AfD zerrissen: Machtkampf zwischen NATO-Befürwortern und Russland-Freunden eskaliert
Ida SchmitzAfD zerrissen: Machtkampf zwischen NATO-Befürwortern und Russland-Freunden eskaliert
Ein erbitterter Streit über die Außenpolitik reißt die rechtspopulistische Alternative für Deutschland (AfD) auseinander. Die Auseinandersetzung spaltet die Partei in ein pro-NATO-Lager und eine russlandfreundliche Fraktion – und legt tiefe Gräben innerhalb der Bewegung offen. Aktuelle Konflikte um die Beziehungen zu den USA, die Rolle der NATO und die Bedrohung durch Russland haben die internen Machtkämpfe weiter verschärft.

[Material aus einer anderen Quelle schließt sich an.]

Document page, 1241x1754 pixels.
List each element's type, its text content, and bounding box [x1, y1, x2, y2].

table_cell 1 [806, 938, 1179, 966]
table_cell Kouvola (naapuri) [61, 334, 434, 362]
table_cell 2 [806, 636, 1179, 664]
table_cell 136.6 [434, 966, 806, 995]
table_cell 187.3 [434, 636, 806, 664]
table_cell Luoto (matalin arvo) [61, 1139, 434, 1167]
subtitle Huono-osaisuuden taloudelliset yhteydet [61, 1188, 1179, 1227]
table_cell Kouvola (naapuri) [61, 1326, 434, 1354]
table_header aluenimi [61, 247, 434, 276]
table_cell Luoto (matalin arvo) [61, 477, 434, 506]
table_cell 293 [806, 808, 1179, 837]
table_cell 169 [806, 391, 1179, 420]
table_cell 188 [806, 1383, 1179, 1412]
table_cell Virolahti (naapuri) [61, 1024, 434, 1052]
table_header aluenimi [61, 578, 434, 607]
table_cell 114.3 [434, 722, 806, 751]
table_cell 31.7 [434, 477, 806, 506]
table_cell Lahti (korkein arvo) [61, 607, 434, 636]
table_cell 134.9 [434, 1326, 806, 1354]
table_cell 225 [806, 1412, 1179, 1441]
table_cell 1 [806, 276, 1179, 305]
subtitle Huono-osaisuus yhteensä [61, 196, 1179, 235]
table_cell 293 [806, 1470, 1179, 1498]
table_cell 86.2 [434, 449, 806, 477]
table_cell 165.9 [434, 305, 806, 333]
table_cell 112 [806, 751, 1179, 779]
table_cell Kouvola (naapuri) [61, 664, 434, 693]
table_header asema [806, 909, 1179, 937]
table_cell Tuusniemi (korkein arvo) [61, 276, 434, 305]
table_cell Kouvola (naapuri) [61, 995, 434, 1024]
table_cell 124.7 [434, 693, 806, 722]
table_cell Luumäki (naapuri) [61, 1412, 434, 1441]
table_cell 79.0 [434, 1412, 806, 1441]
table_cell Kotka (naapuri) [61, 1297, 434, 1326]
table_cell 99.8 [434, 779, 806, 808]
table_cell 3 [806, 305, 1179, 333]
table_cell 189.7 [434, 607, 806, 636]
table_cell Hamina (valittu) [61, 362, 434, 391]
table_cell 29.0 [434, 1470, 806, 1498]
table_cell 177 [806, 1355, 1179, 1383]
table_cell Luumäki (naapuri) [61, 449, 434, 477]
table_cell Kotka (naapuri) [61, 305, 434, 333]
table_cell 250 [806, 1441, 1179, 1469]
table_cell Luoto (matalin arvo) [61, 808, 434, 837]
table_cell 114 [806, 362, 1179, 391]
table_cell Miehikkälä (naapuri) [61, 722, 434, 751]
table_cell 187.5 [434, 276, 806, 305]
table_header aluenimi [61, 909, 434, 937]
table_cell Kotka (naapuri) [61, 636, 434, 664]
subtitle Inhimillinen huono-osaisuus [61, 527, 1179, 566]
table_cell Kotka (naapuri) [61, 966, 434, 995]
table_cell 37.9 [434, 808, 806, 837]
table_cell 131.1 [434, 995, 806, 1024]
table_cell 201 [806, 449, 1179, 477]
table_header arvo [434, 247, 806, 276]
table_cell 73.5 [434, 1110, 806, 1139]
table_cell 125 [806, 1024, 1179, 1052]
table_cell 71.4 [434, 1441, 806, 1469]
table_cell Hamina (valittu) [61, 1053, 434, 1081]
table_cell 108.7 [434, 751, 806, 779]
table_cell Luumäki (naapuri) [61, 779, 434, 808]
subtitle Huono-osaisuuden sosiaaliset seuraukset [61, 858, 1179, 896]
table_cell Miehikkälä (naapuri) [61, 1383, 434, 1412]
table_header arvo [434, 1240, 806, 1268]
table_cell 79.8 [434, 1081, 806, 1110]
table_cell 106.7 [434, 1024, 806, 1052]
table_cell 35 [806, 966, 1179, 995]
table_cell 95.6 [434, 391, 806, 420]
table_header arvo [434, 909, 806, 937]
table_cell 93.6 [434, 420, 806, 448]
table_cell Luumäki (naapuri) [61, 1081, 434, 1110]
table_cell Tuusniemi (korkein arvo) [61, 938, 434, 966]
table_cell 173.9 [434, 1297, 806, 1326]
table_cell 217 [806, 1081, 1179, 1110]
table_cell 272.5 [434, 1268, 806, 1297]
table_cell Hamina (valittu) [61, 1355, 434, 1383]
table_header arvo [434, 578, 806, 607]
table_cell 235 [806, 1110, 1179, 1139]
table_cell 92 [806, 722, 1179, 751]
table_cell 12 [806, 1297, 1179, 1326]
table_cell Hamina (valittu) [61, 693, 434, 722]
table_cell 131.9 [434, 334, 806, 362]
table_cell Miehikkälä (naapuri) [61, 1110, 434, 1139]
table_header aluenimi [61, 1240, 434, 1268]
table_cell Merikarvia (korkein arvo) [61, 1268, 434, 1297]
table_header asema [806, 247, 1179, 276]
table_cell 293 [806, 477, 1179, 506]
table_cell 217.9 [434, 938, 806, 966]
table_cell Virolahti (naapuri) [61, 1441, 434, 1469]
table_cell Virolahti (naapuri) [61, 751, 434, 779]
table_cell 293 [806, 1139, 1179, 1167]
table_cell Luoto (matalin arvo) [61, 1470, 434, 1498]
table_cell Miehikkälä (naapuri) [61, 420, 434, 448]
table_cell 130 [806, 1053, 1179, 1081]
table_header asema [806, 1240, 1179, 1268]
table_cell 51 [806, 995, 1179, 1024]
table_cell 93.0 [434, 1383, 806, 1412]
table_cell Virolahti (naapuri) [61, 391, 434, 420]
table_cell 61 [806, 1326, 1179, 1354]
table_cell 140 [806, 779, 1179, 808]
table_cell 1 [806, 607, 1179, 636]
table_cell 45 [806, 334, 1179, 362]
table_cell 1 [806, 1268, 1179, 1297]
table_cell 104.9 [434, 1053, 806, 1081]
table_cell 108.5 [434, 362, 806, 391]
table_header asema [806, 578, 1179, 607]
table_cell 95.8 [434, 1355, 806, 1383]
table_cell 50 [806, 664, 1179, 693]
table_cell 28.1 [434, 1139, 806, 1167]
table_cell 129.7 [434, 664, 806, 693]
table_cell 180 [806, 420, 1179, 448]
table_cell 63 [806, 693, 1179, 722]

Die Spaltungen in der Außenpolitik begleiten die AfD bereits seit ihrer Gründung im Jahr 2013. Frühere Meinungsverschiedenheiten zwischen Befürwortern einer Annäherung an die USA und denen einer Russlandsympathie sind nun in offenen Streit umgeschlagen. Rüdiger Lucassen, der verteidigungspolitische Sprecher der Partei, wirft dem russlandfreundlichen Flügel um Björn Höcke vor, ihn aus der Partei drängen zu wollen. Lucassen, ein entschiedener NATO-Unterstützer, bezeichnet Russland als größte Gefahr für die östliche Flanke des Bündnisses – was ihm von innerparteilichen Kritikern den Spottnamen "NATO-Bubi" eingebracht hat.
Im Januar eskalierten die Spannungen, als der AfD-Co-Vorsitzende Tino Chrupalla den Abzug der US-Truppen aus Deutschland forderte. Der Bundestagsabgeordnete Maximilian Krah widersprach öffentlich und betonte, Deutschland brauche "starke Partner" wie die USA. Die Kluft vertiefte sich weiter, als der Verteidigungsexperte Hannes Gnauck während des Iran-Konflikts eine proamerikanische Pressemitteilung verfasste – die jedoch von den Parteispitzen Alice Weidel und Chrupalla blockiert wurde.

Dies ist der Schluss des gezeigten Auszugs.